937. Sitzung des Bundesrates am 16. Oktober 2015
A
Der federführende Ausschuss für Fragen der Europäischen Union (EU), der Finanzausschuss (Fz) und der Ausschuss für Innere Angelegenheiten (In) empfehlen dem Bundesrat, zu der Vorlage gemäß §§ 3 und 5 EUZBLG wie folgt Stellung zu nehmen:
- 1. Der Bundesrat begrüßt den Vorschlag der Kommission, zur Entlastung von Italien, Griechenland und Ungarn auf der Grundlage von Artikel 78 Absatz 3 AEUV als vorläufige Maßnahme 120 000 Personen, die eindeutig internationalen Schutz benötigen, in andere Mitgliedstaaten umzusiedeln.
- 2. Der Bundesrat nimmt zur Kenntnis, dass sich die Mitgliedstaaten am 22. September 2015 zumindest auf einen Minimalkonsens zur Entlastung der besonders betroffenen Erstaufnahmestaaten geeinigt haben. Die vereinbarte Umsiedlung von Flüchtlingen in andere Mitgliedstaaten wird dazu beitragen sicherzustellen, dass die Asylsuchenden angemessen versorgt werden und die ordnungsgemäße Durchführung des Asylverfahrens möglich ist.

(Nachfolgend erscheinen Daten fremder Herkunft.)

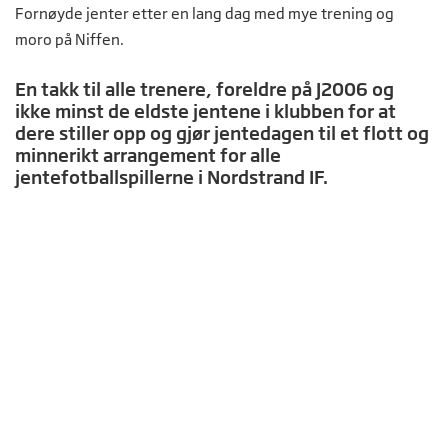
Fornøyde jenter etter en lang dag med mye trening og
moro på Niffen.
En takk til alle trenere, foreldre på J2006 og
ikke minst de eldste jentene i klubben for at
dere stiller opp og gjør jentedagen til et flott og
minnerikt arrangement for alle
jentefotballspillerne i Nordstrand IF.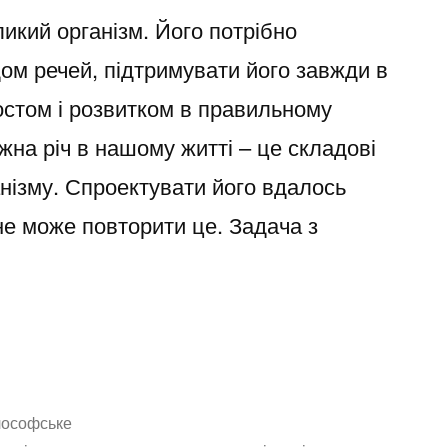
ликий організм. Його потрібно
ом речей, підтримувати його завжди в
ростом і розвитком в правильному
жна річ в нашому житті – це складові
анізму. Спроектувати його вдалось
 не може повторити це. Задача з
ганізм”
убліковано
лософське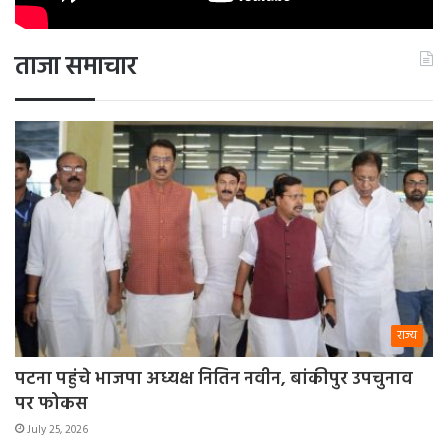
ताजा समाचार
राज्य
पटना पहुंचे भाजपा अध्यक्ष नितिन नवीन, बांकीपुर उपचुनाव
पर फोकस
July 25, 2026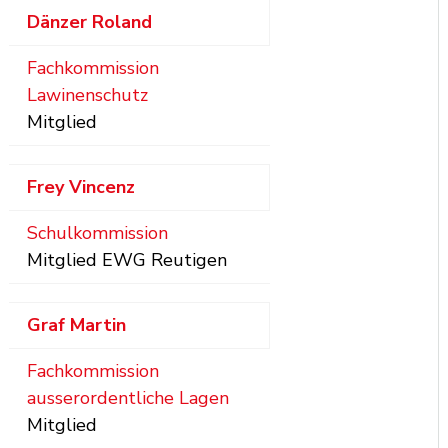
Dänzer
Roland
Fachkommission
Lawinenschutz
Mitglied
Frey
Vincenz
Schulkommission
Mitglied EWG Reutigen
Graf
Martin
Fachkommission
ausserordentliche Lagen
Mitglied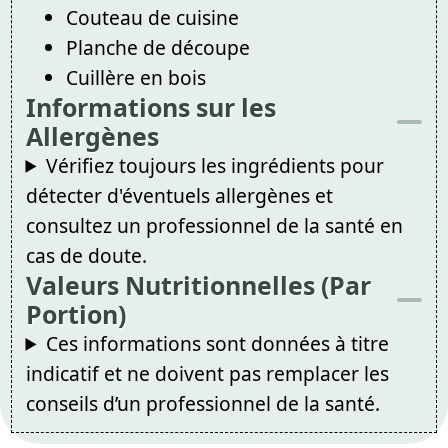
Couteau de cuisine
Planche de découpe
Cuillère en bois
Informations sur les
Allergènes
Vérifiez toujours les ingrédients pour
détecter d'éventuels allergènes et
consultez un professionnel de la santé en
cas de doute.
Valeurs Nutritionnelles (Par
Portion)
Ces informations sont données à titre
indicatif et ne doivent pas remplacer les
conseils d’un professionnel de la santé.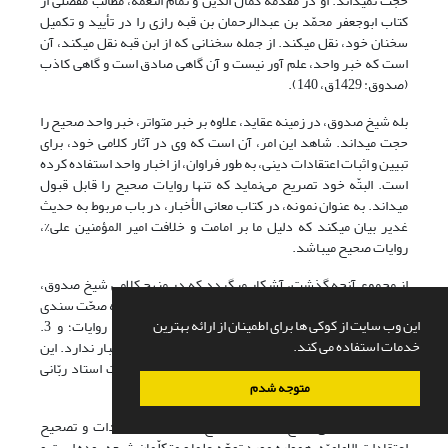
حجّت نمی‎داند. او در مقدّمه کمال الدّین و تمام النّعمه، مطالب مفصّلی از
کتاب ابوجعفر محمّد بن عبدالرحمان بن قبه رازی را در تأیید و تکمیل
سخنان خود، نقل می‎کند. از جمله سخنانی که از ابن قبه نقل می‎کند، آن
است که خبر واحد، علم آور نیست و آن گاهی صادق است و گاهی کاذب
(صدوق: 1429ق، 140).
بله شیخ صدوق، در زمینه عقاید، علاوه بر خبر متواتر، خبر واحد صحیح را
حجت می‎داند. شاهد این امر، آن است که وی در آثار کلامی خود، برای
تبیین و اثبات اعتقادات دینی، به طور فراوان، از اخبار واحد استفاده کرده
است. البتّه خود تصریح می‌نماید که تنها روایات صحیح را قابل قبول
می‏داند. به عنوان نمونه، در کتاب معانی الأخبار، در باب مربوط به حدیث
غدیر بیان می‎کند که دلیل ما بر امامت و خلافت امیر المؤمنین علی%،
روایات صحیح می‎باشد.
از مجموع آن‎چه گذشت، آشکار می‎گردد که در منهج کلامی شیخ صدوق،
روش ظاهرگرایی، به هیچ یک از معانی آن (1. عدم اهتمام به صحّت سندی
این وب سایت از کوکی ها برای اطمینان از ارائه بهترین
روایات؛ 2. عدم اهتمام به بررسی محتوایی و اجتهادی روایات؛ و 3.
خدمات استفاده می کند.
پذیرش همه روایات حتّی روایات مخالف با حکم عقل)، اعتبار ندارد. این
معانی سه گانه برای ظاهرگرایی را از محضر درس حضرت استاد ربّانی
متوجه شدم
گلپایگانی فراگرفته‎ام.
تتمّه:
دیدگاه‎های شیخ صدوق و شیخ مفید در الاعتقادات و تصحیح
اعتقادات الإمامیّه، همواره مورد توجّه علما و متکلّمان شیعه بوده است و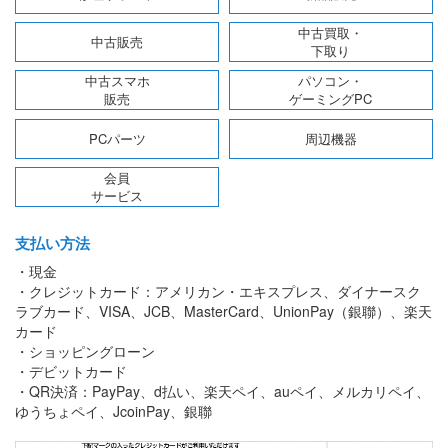
中古買取・
中古販売
下取り
中古スマホ
パソコン・
販売
ゲーミングPC
PCパーツ
周辺機器
会員
サービス
支払い方法
・現金
・クレジットカード：アメリカン・エキスプレス、ダイナースク
ラブカード、VISA、JCB、MasterCard、UnionPay（銀聯）、楽天
カード
・ショッピングローン
・デビットカード
・QR決済：PayPay、d払い、楽天ペイ、auペイ、メルカリペイ、
ゆうちょペイ、JcoinPay、銀聯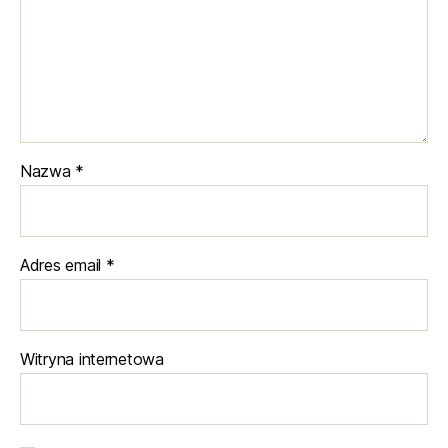
Nazwa
*
Adres email
*
Witryna internetowa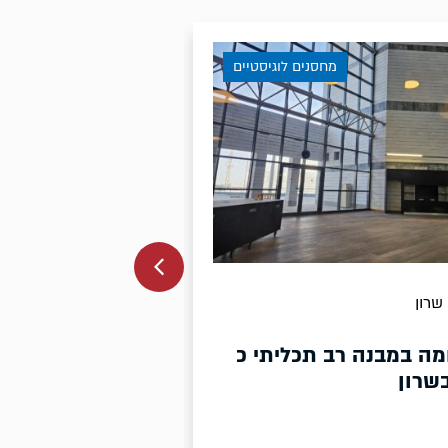
יסטיים
מחסנים לוגיסטיים
2800
בית שמש
י כ
להשכרה מבנה בבית שמש כ 2,800
מר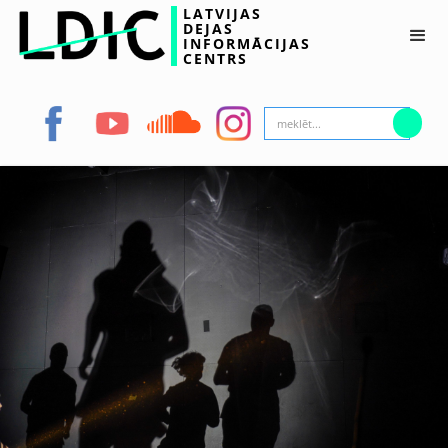
LATVIJAS
DEJAS
INFORMĀCIJAS
CENTRS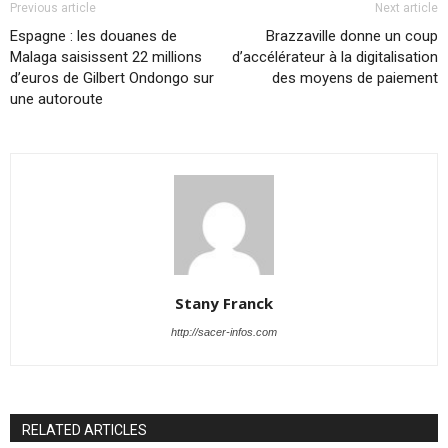
Previous article
Next article
Espagne : les douanes de
Brazzaville donne un coup
Malaga saisissent 22 millions
d’accélérateur à la digitalisation
d’euros de Gilbert Ondongo sur
des moyens de paiement
une autoroute
Stany Franck
http://sacer-infos.com
RELATED ARTICLES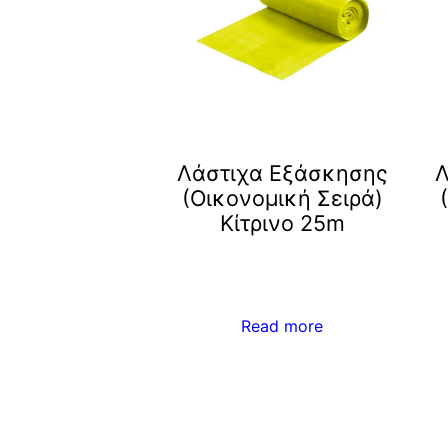
Λάστιχα Εξάσκησης
Λ
(Οικονομική Σειρά)
Κίτρινο 25m
Read more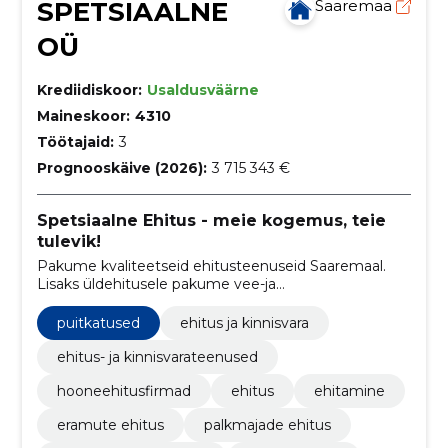
SPETSIAALNE
Saaremaa
OÜ
Krediidiskoor:
Usaldusväärne
Maineskoor:
4310
Töötajaid:
3
Prognooskäive (2026):
3 715 343 €
Spetsiaalne Ehitus - meie kogemus, teie
tulevik!
Pakume kvaliteetseid ehitusteenuseid Saaremaal.
Lisaks üldehitusele pakume vee-ja
kanalisatsioonisüsteemide rajamist,
ventilatsiooni,kütte ja- jahutuse ehitust
puitkatused
ehitus ja kinnisvara
ehitus- ja kinnisvarateenused
hooneehitusfirmad
ehitus
ehitamine
eramute ehitus
palkmajade ehitus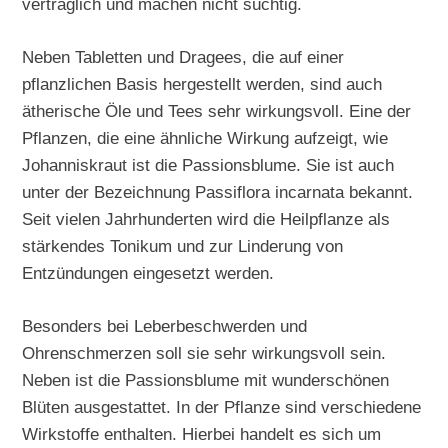
verträglich und machen nicht süchtig.
Neben Tabletten und Dragees, die auf einer
pflanzlichen Basis hergestellt werden, sind auch
ätherische Öle und Tees sehr wirkungsvoll. Eine der
Pflanzen, die eine ähnliche Wirkung aufzeigt, wie
Johanniskraut ist die Passionsblume. Sie ist auch
unter der Bezeichnung Passiflora incarnata bekannt.
Seit vielen Jahrhunderten wird die Heilpflanze als
stärkendes Tonikum und zur Linderung von
Entzündungen eingesetzt werden.
Besonders bei Leberbeschwerden und
Ohrenschmerzen soll sie sehr wirkungsvoll sein.
Neben ist die Passionsblume mit wunderschönen
Blüten ausgestattet. In der Pflanze sind verschiedene
Wirkstoffe enthalten. Hierbei handelt es sich um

- 3. Der Bundesrat erkennt an, dass die Kommission die Verhinderung von Sekundärmigration als wichtige Komponente dieser Umsiedlungsmaßnahme herausstellt, um deren Gelingen und praktische Wirksamkeit zu gewährleisten.
- 4. Der Bundesrat weist jedoch darauf hin, dass die von der Kommission dargelegten Maßnahmen zur Verhinderung von Sekundärmigration nicht ausreichend sind. Es bedarf aus Sicht des Bundesrates weitergehender und effektiverer Maßnahmen.
- 5. Zum einen sollte geregelt werden, dass im Rahmen dieser Umverteilung der Bezug von Sozialleistungen auf den nach der Verteilung zuständigen Mitgliedstaat beschränkt ist.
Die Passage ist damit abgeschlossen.